For Ninjit (Nin) Taneja, visiting artist from India, isolation in Melbourne became an opportunity for sustained work on a number of paintings and photos, proving yet again, that art has the ability to keep the human spirit alive.

When Nin arrived in Australia earlier this year, little did she know that she would be stranded for an indefinite period of time, unable to return home to her loved ones.

Her flight touched down in Melbourne only a few hours after the phase two restrictions were announced, and she went straight into a two-week self-isolation.

This meant she missed her own daughter’s court wedding. She watched the civil ceremony through Skype along with other members of the family, spread around the world, including her husband and son who were in New Delhi and unable to travel.

Surprisingly Nin was not fazed.

“I have travelled to many parts of the world but this trip will be forever etched in my memory, for all good reasons,” she told Indian Link.

Initially, for Nin, the self-isolation at her nephew’s house in Point Cook was a welcome relief from the hectic life in Delhi that she had left behind. She felt relaxed and enjoyed the peace and quiet of being on her own for 14 days. Her only regret was that she was unable to be part of her daughter’s special day.

However, once out of isolation, she was able to attend her daughter’s traditional wedding ceremony held at home. “We ensured that we observed all the traditions and rituals of a Sikh wedding despite the restricted numbers and lockdown limitations,” shared Nin enthusiastically.

“Only the immediate family was in attendance,” said Nin as she described the unusual proceedings. “I put the traditional mehndi on my daughter’s hand and the chuda ceremony was held early morning whilst we were still in our night suits,” she laughed. “The baraat travelled from ground floor to top floor where the ceremony was held in a prayer room and the pheras were conducted through religious chants and music on YouTtube. It was simple yet sweet and still very special,” she said smiling contently.

As a present to the newly wed she made a painting of two birds sitting together using a colourful palette for eternal joy and happiness. “I generally work with greens and yellows but this time I changed my colour palette,” said Nin. “Luckily, I had packed some paint and brushes as a last minute impulse, even though at that stage I had no idea my travel plans would change dramatically!”

Indian artist Nin Taneja spends lockdown in Australia

Nin’s flight back to New Delhi was cancelled within a few hours of her departure when India closed its borders with little warning. Even though she was very disappointed with the uncertainty, she resiliently decided to make the most of her time in Melbourne. Her art came to her rescue.

Armed with her DSLR camera Nin took to bird watching and exploring the flora and fauna native to Australia. She spent hours walking, taking pictures, painting birds, reading and researching on them and appreciating the beauty that surrounded her.

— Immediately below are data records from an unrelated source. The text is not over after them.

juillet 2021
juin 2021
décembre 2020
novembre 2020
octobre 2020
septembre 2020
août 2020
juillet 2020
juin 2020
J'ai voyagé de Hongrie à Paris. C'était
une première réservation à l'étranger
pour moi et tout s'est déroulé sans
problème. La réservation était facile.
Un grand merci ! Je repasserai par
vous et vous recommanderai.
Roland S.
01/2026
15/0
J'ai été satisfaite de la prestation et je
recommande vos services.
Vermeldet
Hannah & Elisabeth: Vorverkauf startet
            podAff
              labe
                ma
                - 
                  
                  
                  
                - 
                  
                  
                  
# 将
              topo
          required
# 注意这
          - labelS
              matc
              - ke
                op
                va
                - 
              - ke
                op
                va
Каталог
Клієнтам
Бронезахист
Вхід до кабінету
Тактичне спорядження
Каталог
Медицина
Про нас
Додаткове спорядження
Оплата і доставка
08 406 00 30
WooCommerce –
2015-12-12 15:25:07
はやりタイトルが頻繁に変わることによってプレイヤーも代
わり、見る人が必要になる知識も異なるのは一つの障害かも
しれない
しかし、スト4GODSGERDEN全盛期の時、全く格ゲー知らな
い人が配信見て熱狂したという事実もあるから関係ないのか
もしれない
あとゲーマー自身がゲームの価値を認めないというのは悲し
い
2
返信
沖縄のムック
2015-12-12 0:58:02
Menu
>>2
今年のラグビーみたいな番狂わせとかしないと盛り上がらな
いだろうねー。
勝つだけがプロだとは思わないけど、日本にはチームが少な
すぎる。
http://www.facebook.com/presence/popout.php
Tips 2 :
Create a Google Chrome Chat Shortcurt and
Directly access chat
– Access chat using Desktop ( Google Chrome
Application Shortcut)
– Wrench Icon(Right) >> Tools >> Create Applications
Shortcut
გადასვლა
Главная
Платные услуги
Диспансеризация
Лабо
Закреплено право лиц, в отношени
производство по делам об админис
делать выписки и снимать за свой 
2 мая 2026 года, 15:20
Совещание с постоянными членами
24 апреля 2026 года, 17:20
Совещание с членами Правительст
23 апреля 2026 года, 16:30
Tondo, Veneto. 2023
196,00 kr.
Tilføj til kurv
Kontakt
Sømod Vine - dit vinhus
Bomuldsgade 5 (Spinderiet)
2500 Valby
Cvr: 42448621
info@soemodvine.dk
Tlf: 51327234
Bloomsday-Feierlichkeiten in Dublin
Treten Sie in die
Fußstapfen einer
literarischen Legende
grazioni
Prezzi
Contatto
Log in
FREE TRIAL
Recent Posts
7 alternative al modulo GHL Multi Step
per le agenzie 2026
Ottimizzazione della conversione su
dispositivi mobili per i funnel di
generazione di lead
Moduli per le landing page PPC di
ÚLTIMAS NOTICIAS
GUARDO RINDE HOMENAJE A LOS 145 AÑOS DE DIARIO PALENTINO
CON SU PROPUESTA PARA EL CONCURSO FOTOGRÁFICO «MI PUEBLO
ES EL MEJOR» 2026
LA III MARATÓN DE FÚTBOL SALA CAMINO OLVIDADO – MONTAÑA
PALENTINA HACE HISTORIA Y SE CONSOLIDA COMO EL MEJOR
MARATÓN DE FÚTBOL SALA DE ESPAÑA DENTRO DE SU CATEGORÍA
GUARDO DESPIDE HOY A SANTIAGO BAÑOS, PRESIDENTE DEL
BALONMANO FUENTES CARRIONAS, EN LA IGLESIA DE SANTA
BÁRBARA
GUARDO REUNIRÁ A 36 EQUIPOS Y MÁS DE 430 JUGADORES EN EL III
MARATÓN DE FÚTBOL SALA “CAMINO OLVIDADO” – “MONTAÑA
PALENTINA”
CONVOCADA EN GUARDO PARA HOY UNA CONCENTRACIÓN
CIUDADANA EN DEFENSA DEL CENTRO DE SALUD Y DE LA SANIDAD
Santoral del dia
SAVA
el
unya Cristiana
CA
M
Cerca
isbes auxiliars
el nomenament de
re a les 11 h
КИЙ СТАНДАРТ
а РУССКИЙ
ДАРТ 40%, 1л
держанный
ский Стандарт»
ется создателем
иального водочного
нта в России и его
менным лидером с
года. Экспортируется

“One thing that I appreciate most about Melbourne is the aesthetically planted trees and plants. The parrots, rosellas, cockatoos, noisy miners, honeyeaters and the amazing variety of birds that I spotted during my walks fascinated me endlessly,” she revealed.

Nin also managed to attract a lot of birds to the backyard feeding them, taking photos, sketching and painting them.

Nin has been painting for more than two decades and her works adorn some of the prestigious places in New Delhi. As a professional artist she works and takes classes from her studio in New Delhi and has successfully displayed and sold her art in many galleries, shows and art camps. Besides being an avid bird lover and photography enthusiast, Nin also enjoys painting in all mediums including metal. She also supports the Nature Forever Society in Nasik founded by Moh Dilawar – it works for the conservation of sparrows that are facing extinction.

Her particular affinity for winged friends is revealed in her paintings. “This was the best time, I felt, to revel in nature’s interconnectedness. I was simply delighted with the diversity and boundless magic of the natural world around me.”

After two months stranded in Melbourne, Nin was able to secure a seat on one of the early repatriation flights to New Delhi.

Another round of quarantine followed, but through it, Nin was sketching and taking her online classes.

Reflecting on her extraordinary journey, Nin said, “I am grateful that I utilised my time in lockdown well; it was an experience that nourished the soul.”